Pequeno para o gol, rápido para tudo

Havia uma razão técnica para Campos jogar assim, e ela começava na sua estatura.

Com cerca de 1,70 metro, ele era baixo para um goleiro — uma desvantagem séria na posição. Compensava com reflexos, capacidade de salto, agilidade e uma velocidade incomum para sair jogando longe da área. Era o que hoje se chama de goleiro-líbero: alguém que defende, mas também participa da construção, jogando com os pés muito melhor do que a média dos jogadores de linha da época.

Esse estilo, arriscado e fora do padrão, fazia parte de uma geração latino-americana de goleiros que reinventaram a posição. O colombiano René Higuita, com seu "escorpião", e o paraguaio José Luis Chilavert, que batia faltas e pênaltis, eram os outros nomes. Campos talvez fosse o mais radical de todos — porque, diferente dos outros, ele não só saía da área: ele trocava de função no meio do jogo.

A camisa que a FIFA proibiu

E aí, sim, voltamos à camisa.

Os uniformes coloridos não eram acaso nem marketing imposto por uma marca. Campos os desenhava. A inspiração vinha de Acapulco, sua cidade natal, e das roupas de banho vibrantes que os surfistas usavam na praia. Ele criou os modelos sob a própria etiqueta, batizada de ACA — uma homenagem a Acapulco — e acabou vendendo os direitos de design para gigantes como Nike e Umbro.

As cores tinham função, também. Como goleiro, ele precisava se distinguir dos jogadores de linha, e quanto mais berrante a camisa, mais ele se destacava no gol. Algumas eram tão extravagantes que se tornaram lendárias por si só. A da Copa de 1994 está hoje exposta no museu da FIFA. A de 1998 teve outro destino: foi barrada. A federação mexicana e a fabricante de material esportivo vetaram o modelo, e Campos foi obrigado a usar um uniforme mais tradicional naquela Copa.

O tempo lhe deu razão. Décadas depois, padrões, cores e o uso ousado de tipografia que ele inventou apareceram em coleções de grandes casas de moda. O que parecia espalhafatoso nos anos 1990 virou referência de estilo.

O que ficou

Jorge Campos foi a três Copas do Mundo com o México e fez perto de 130 jogos pela seleção. Foi o primeiro futebolista mexicano contratado pela Nike e estrelou um comercial histórico da marca ao lado de Cantona, Maldini, Figo e Kluivert. É lembrado até hoje como um dos maiores ídolos do futebol mexicano — e isso jogando quase a carreira inteira dentro do México, numa época em que não existia internet para espalhar lances pelo mundo.
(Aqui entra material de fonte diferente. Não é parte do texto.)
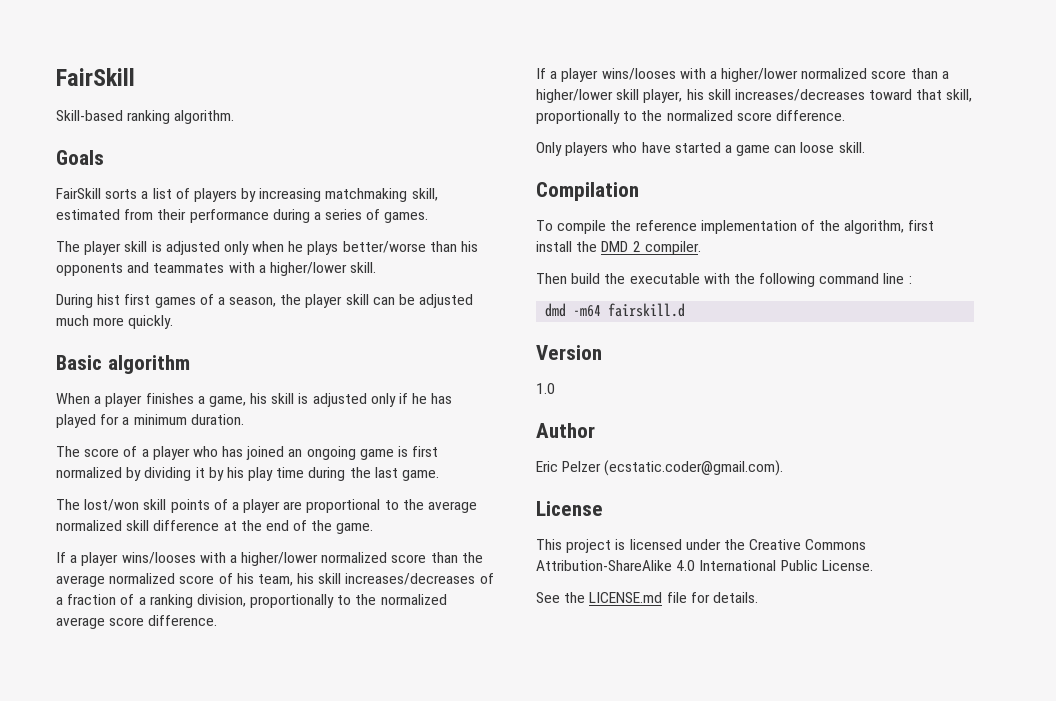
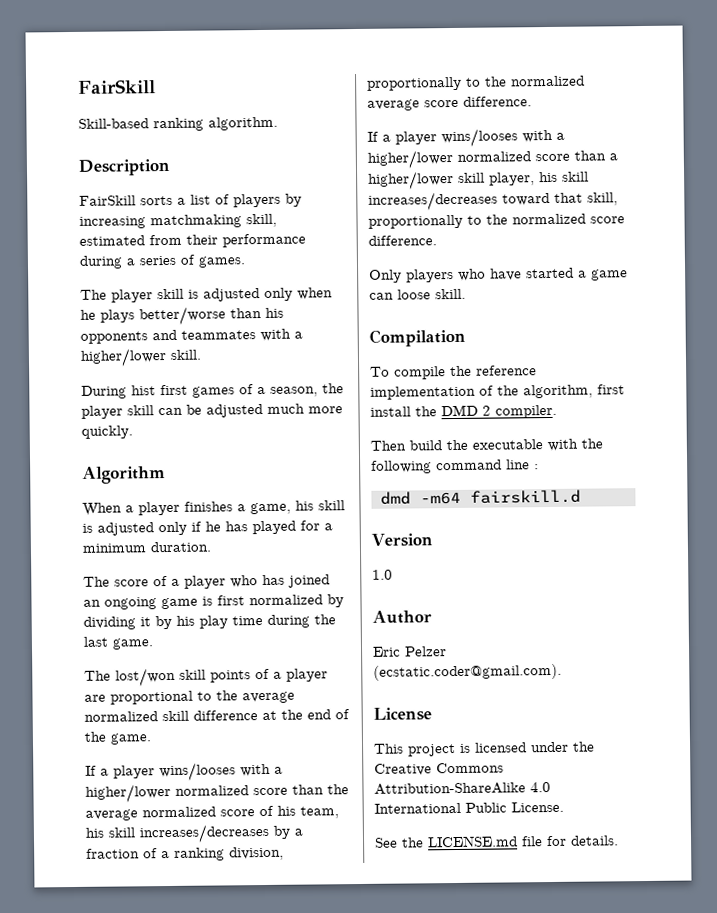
[56,150,104,165] Goals -> [78,158,171,176] Description
[56,355,190,374] Basic algorithm -> [82,466,166,484] Algorithm
[479,573,494,584] of -> [273,825,290,839] by

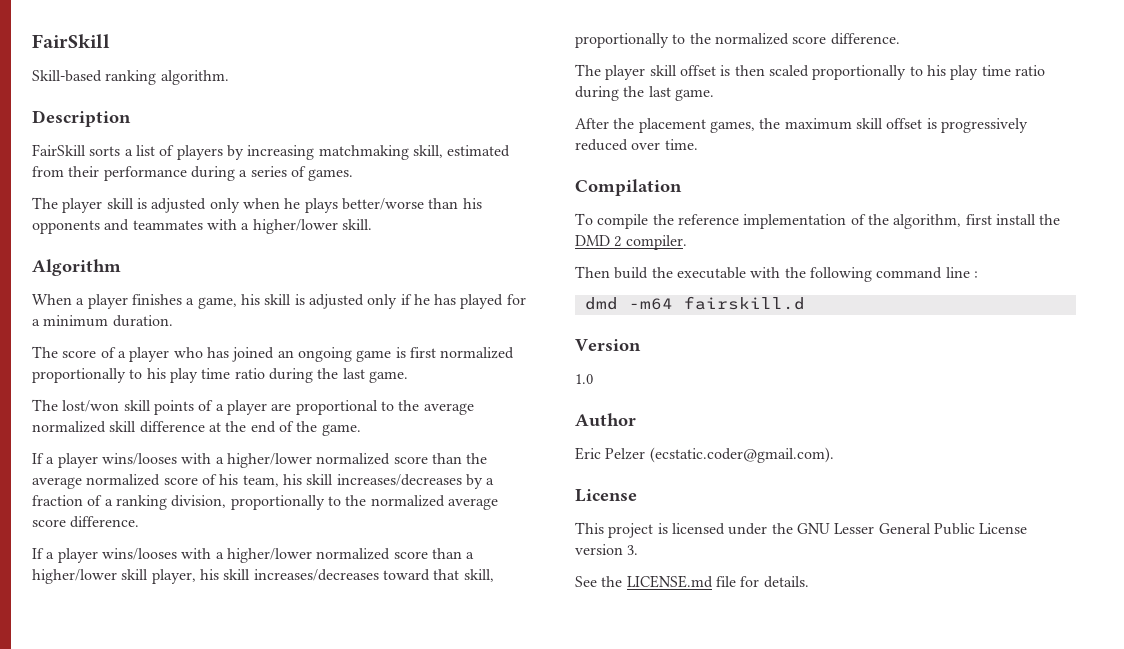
[81,383,344,399] [81,403,343,419] [81,425,133,439] // During hist first games of a season, the player skill can be adjusted much more quickly. -> (372, 224) none
[327,594,344,608] [83,615,263,630] by dividing it by his play time -> [32,368,265,383] proportionally to his play time ratio
[369,267,628,283] [369,288,466,300] Only players who have started a game can loose skill. -> [575,64,1045,80] [575,86,714,101] [575,118,1028,133] [575,139,698,151] The player skill offset is then scaled proportionally to his play time ratio during the last game. // After the placement games, the maximum skill offset is progressively reduced over time.
[374,762,504,776] [374,782,551,795] [374,801,564,814] Creative Commons Attribution-ShareAlike 4.0 International Public License. -> [796,523,1028,535] [575,544,639,555] GNU Lesser General Public License version 3.

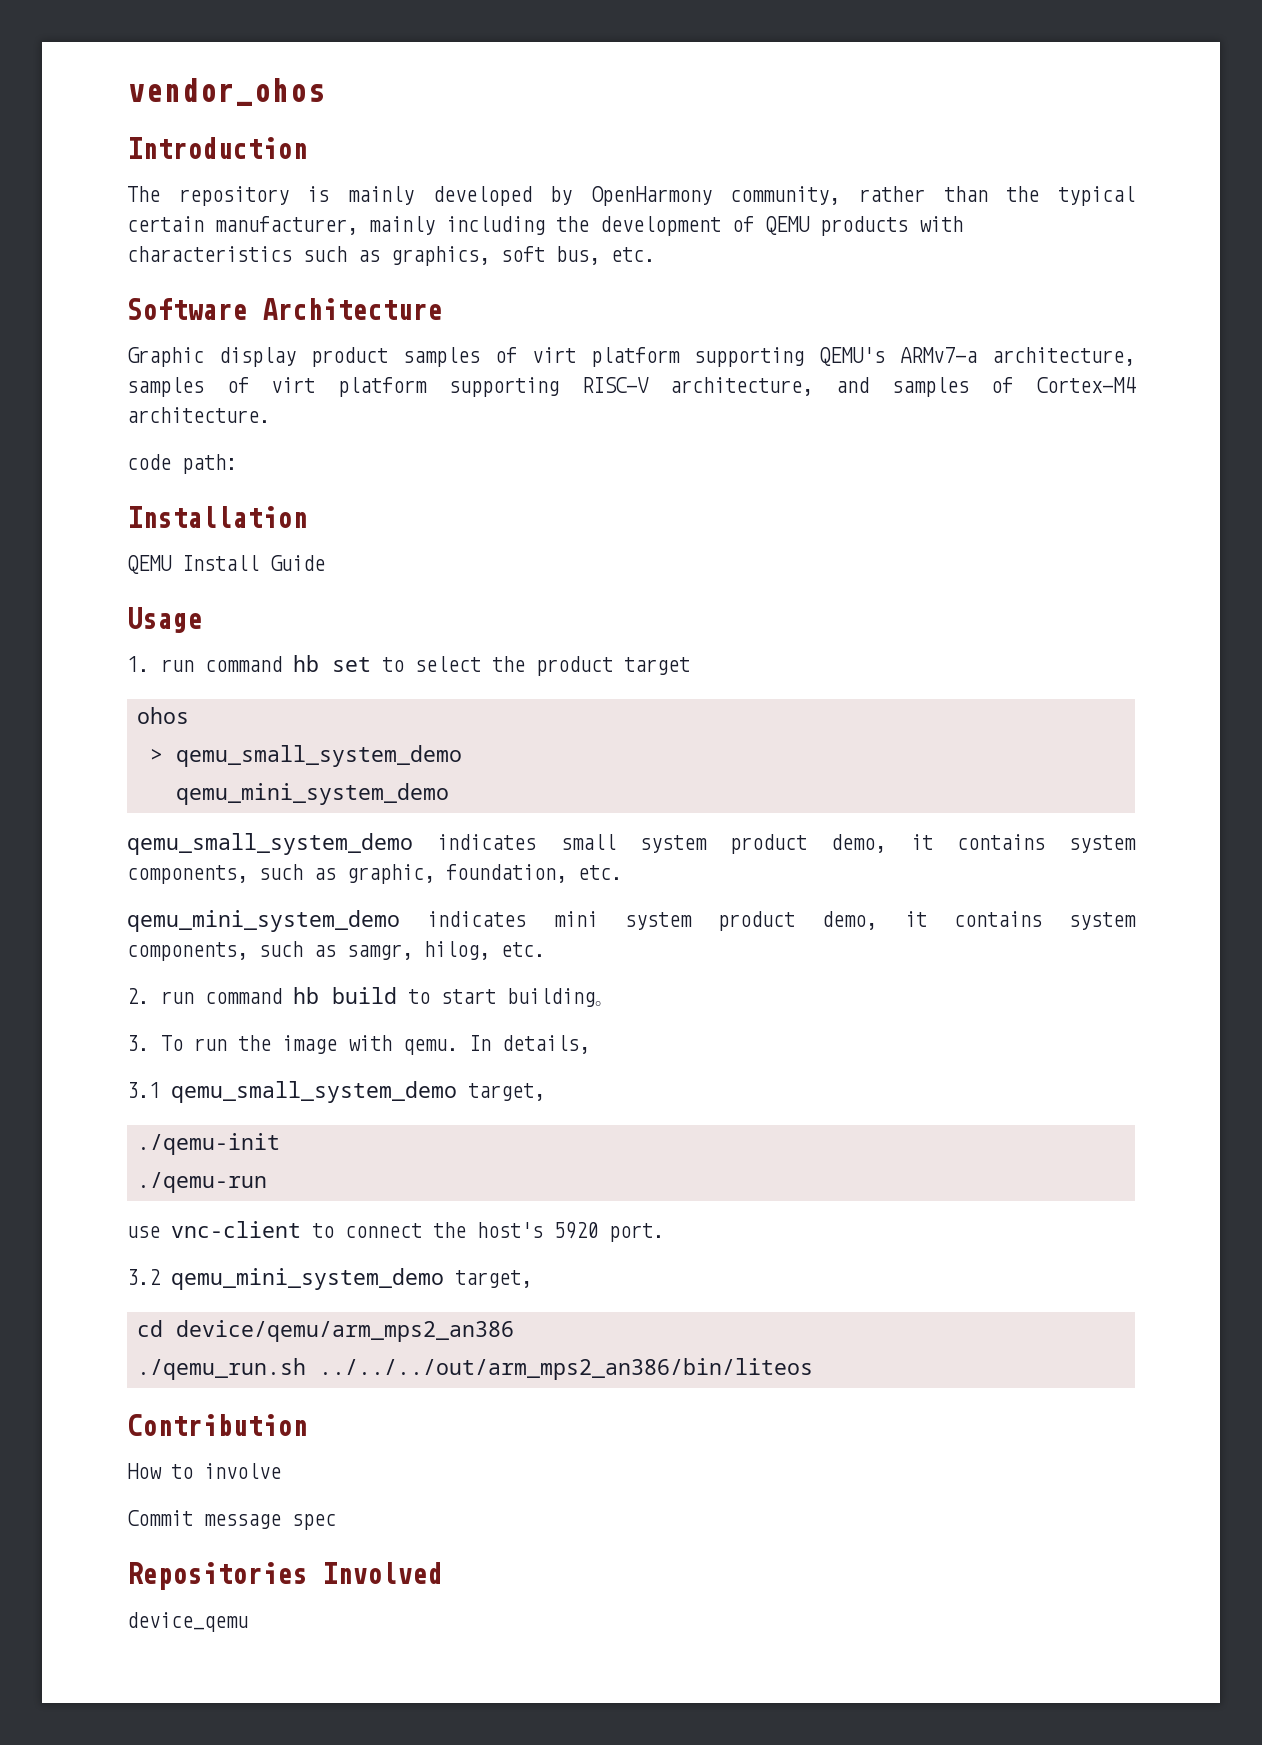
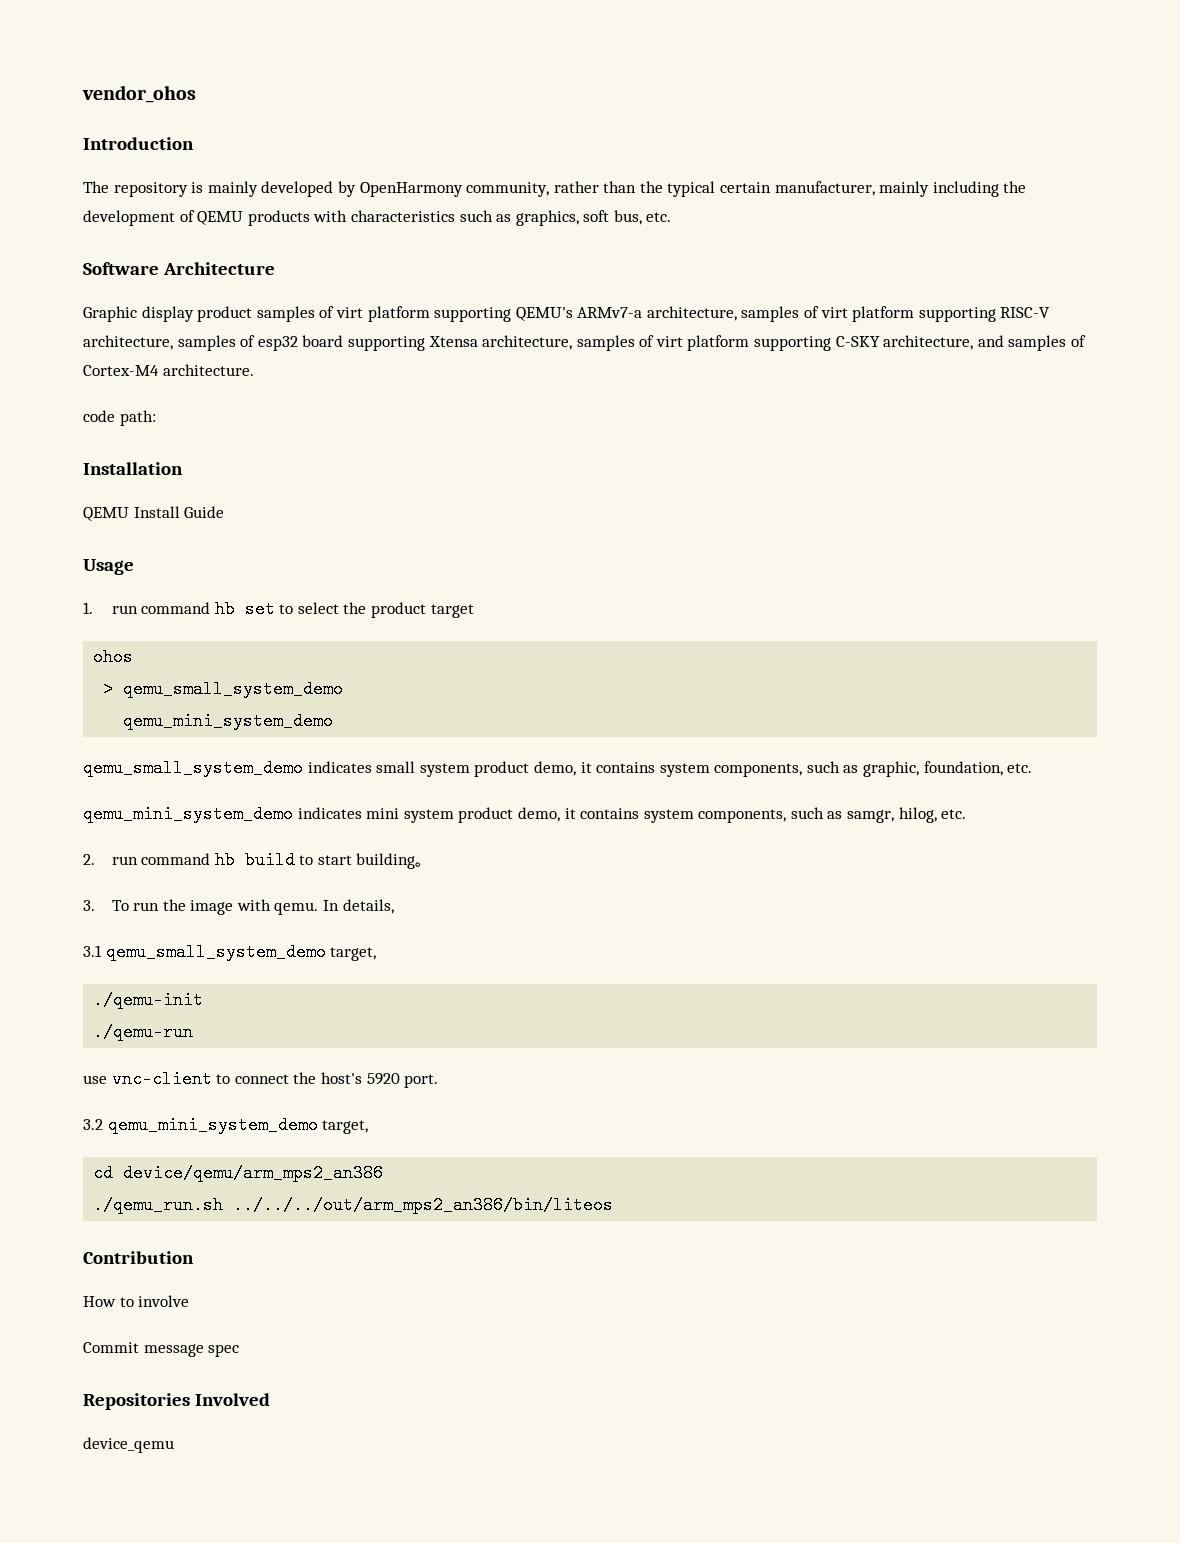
(814, 386) none -> [177,335,974,351] samples of esp32 board supporting Xtensa architecture, samples of virt platform supporting C-SKY architecture,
Mas, no fim, o que faz dele uma figura única não são os títulos nem as camisas. É a recusa em aceitar o lugar que o futebol tentou lhe dar.

Disseram que ele era pequeno demais para ser goleiro. Ele foi a três Copas. Disseram que goleiro defende e atacante ataca. Ele fez as duas coisas, no mesmo jogo, no mesmo time.

A camisa colorida chamava a atenção. Mas era só o aviso de que ali dentro havia alguém disposto a quebrar todas as regras da posição.